── Data ──
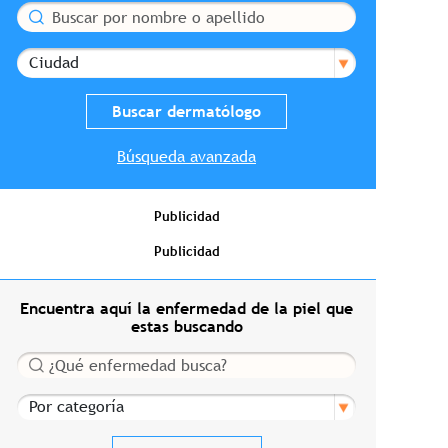
Buscar
Ciudad
Búsqueda avanzada
Publicidad
Publicidad
Encuentra aquí la enfermedad de la piel que
estas buscando
Buscar
Por categoría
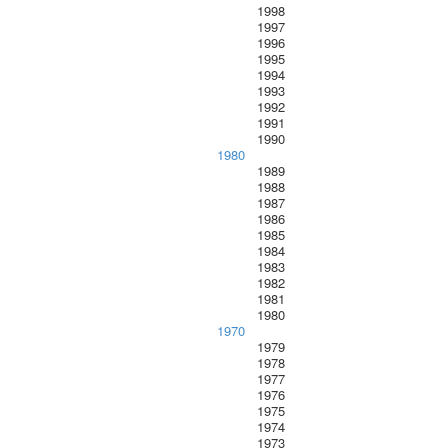
1998
1997
1996
1995
1994
1993
1992
1991
1990
1980
1989
1988
1987
1986
1985
1984
1983
1982
1981
1980
1970
1979
1978
1977
1976
1975
1974
1973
───
• [Written task]: Retype the text of all the records above line for line, leaving out the pictures.

• [Finished task]:
Buscar
Ciudad
Búsqueda avanzada
Publicidad
Publicidad
Encuentra aquí la enfermedad de la piel que
estas buscando
Buscar
Por categoría
1998
1997
1996
1995
1994
1993
1992
1991
1990
1980
1989
1988
1987
1986
1985
1984
1983
1982
1981
1980
1970
1979
1978
1977
1976
1975
1974
1973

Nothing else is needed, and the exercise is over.